▶ _Data listing_:
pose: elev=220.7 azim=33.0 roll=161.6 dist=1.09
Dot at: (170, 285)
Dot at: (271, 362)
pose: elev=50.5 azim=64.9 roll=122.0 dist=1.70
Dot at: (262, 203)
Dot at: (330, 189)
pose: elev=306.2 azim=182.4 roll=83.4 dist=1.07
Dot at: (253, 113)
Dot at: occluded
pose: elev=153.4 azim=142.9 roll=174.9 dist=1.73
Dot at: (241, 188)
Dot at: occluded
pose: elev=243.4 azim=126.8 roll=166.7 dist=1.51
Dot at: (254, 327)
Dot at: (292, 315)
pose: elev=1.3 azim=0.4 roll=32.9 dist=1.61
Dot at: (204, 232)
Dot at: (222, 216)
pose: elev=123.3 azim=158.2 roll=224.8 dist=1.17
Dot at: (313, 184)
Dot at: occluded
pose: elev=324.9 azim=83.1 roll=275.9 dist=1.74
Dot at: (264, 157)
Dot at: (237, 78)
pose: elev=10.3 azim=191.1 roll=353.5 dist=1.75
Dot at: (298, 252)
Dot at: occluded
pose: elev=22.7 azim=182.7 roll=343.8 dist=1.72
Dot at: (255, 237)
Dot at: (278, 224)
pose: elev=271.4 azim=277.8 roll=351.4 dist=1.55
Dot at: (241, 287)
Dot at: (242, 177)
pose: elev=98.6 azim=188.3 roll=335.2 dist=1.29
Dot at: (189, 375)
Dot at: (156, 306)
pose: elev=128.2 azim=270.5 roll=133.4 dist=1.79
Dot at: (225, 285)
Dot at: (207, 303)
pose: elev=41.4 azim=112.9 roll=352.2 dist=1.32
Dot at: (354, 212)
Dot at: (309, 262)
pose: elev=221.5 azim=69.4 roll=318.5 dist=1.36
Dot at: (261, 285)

▶ _Aim of the task_:
Rewrite all of the material above, changing every "pose" to "camera" and leaving everything else as it is.

▶ _Exercise result_:
camera: elev=220.7 azim=33.0 roll=161.6 dist=1.09
Dot at: (170, 285)
Dot at: (271, 362)
camera: elev=50.5 azim=64.9 roll=122.0 dist=1.70
Dot at: (262, 203)
Dot at: (330, 189)
camera: elev=306.2 azim=182.4 roll=83.4 dist=1.07
Dot at: (253, 113)
Dot at: occluded
camera: elev=153.4 azim=142.9 roll=174.9 dist=1.73
Dot at: (241, 188)
Dot at: occluded
camera: elev=243.4 azim=126.8 roll=166.7 dist=1.51
Dot at: (254, 327)
Dot at: (292, 315)
camera: elev=1.3 azim=0.4 roll=32.9 dist=1.61
Dot at: (204, 232)
Dot at: (222, 216)
camera: elev=123.3 azim=158.2 roll=224.8 dist=1.17
Dot at: (313, 184)
Dot at: occluded
camera: elev=324.9 azim=83.1 roll=275.9 dist=1.74
Dot at: (264, 157)
Dot at: (237, 78)
camera: elev=10.3 azim=191.1 roll=353.5 dist=1.75
Dot at: (298, 252)
Dot at: occluded
camera: elev=22.7 azim=182.7 roll=343.8 dist=1.72
Dot at: (255, 237)
Dot at: (278, 224)
camera: elev=271.4 azim=277.8 roll=351.4 dist=1.55
Dot at: (241, 287)
Dot at: (242, 177)
camera: elev=98.6 azim=188.3 roll=335.2 dist=1.29
Dot at: (189, 375)
Dot at: (156, 306)
camera: elev=128.2 azim=270.5 roll=133.4 dist=1.79
Dot at: (225, 285)
Dot at: (207, 303)
camera: elev=41.4 azim=112.9 roll=352.2 dist=1.32
Dot at: (354, 212)
Dot at: (309, 262)
camera: elev=221.5 azim=69.4 roll=318.5 dist=1.36
Dot at: (261, 285)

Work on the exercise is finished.